Positive response ahead of new solicitor exam’s first sitting

The Solicitors Regulation Authority (SRA) today announced that more than a thousand people have signed up to take the first ever Solicitors Qualifying Examination (SQE) assessment in November.

The new single rigorous examination means that all aspiring solicitors will have to meet consistent, high standards at point of entry into the profession.

Bookings for the first SQE1 assessment closed last week. Kaplan, the SQE’s assessment provider, has reported that as at the close of bookings 1155 candidates had booked. The majority of bookings – 74 per cent – are for candidates to take the assessment in the UK. The remaining candidates will be taking their SQE1 exam overseas, with bookings in 47 other countries. One in twelve candidates requested reasonable adjustments.

Testing practical legal knowledge, SQE1 consists of just over ten hours of assessment taken over two separate days: 8 and 11 November 2021. SQE2 assesses practical legal skills and knowledge, with the first assessments scheduled for April next year.

The first assessments take place during the transition period to the new SQE. Anyone who has started on their training journey to become a solicitor – such as those who have begun a law degree, law conversion or training contract – can choose to carry on through the Legal Practice Course (LPC) route. A range of law firms have already committed to taking on SQE trainees, with many starting next year. It is anticipated that candidate numbers will rise significantly as these candidates begin taking the assessment.

Julie Brannan, SRA Director of Education and Training said:

‘It is encouraging to see such strong take up for the first sitting. Whether it is apprentices, overseas lawyers or law students who see the benefits of choosing to do the SQE, this shows there is already strong demand for the SQE.’

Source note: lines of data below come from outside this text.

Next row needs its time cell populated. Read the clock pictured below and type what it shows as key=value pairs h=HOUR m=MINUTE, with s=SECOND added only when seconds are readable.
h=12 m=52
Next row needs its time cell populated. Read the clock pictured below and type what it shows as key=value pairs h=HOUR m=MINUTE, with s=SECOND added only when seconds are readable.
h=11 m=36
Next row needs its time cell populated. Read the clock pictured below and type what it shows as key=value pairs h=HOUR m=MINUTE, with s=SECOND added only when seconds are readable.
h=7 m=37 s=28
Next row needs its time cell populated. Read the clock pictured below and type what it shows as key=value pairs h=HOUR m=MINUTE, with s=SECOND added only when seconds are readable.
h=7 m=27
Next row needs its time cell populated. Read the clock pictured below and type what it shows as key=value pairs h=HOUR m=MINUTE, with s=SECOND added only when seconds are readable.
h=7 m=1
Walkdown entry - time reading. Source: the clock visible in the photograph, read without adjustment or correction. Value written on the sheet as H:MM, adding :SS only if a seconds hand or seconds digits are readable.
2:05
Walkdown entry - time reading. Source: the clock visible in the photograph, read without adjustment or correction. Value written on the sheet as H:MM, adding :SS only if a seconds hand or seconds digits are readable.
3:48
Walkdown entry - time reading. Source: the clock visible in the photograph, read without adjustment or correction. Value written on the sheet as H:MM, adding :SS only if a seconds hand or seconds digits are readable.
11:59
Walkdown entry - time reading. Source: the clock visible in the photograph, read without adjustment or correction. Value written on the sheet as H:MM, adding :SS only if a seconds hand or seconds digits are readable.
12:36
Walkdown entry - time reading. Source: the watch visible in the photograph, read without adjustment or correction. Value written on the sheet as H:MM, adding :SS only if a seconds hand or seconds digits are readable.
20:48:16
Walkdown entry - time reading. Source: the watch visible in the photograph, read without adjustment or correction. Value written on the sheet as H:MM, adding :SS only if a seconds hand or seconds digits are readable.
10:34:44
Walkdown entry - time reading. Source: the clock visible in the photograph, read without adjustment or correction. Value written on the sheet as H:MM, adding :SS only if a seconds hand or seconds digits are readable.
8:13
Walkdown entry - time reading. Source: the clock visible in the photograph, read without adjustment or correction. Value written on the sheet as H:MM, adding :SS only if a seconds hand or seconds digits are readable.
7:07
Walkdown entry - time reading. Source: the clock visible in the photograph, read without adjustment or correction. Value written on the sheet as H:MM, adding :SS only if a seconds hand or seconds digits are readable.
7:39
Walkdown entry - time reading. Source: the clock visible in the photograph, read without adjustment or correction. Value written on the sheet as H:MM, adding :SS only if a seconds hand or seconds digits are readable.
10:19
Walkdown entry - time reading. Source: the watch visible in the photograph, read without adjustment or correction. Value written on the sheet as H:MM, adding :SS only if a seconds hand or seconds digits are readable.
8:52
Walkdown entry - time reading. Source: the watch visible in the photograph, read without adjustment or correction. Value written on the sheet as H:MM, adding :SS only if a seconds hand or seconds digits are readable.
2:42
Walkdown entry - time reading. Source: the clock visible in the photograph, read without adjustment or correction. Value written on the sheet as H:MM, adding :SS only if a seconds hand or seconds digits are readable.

The SRA is also encouraged by the initial signs in the SQE training market. In addition to universities who are planning to incorporate SQE into their courses, there are 12 training providers offering specific SQE1 and SQE2 training. These range from short online courses to extensive face-to-face teaching, enabling candidates to choose a course that suits them.

Many of these SQE courses would enable a candidate to train for under or around £10,000. That includes the total assessment fees of £3,980 – for SQE1 (£1,558) and SQE2 (£2,422). This means SQE candidates will have more options to train affordably, while also having greater opportunities to earn-as-they learn, with greater flexibility around how they gain relevant work experience. In England, solicitor apprenticeships also offer a zero-cost option for people to qualify through the SQE.

LPC candidates have to pay up to £17,000 – often investing large amounts up front with no guarantee of a training contract.

Julie Brannan, SRA Director of Education and Training said:

‘It’s early days, but the SQE training market is clearly developing. More choice, more flexibility and more affordable options should enable more talented people, from all backgrounds, to have a fairer shot at qualifying as a solicitor.’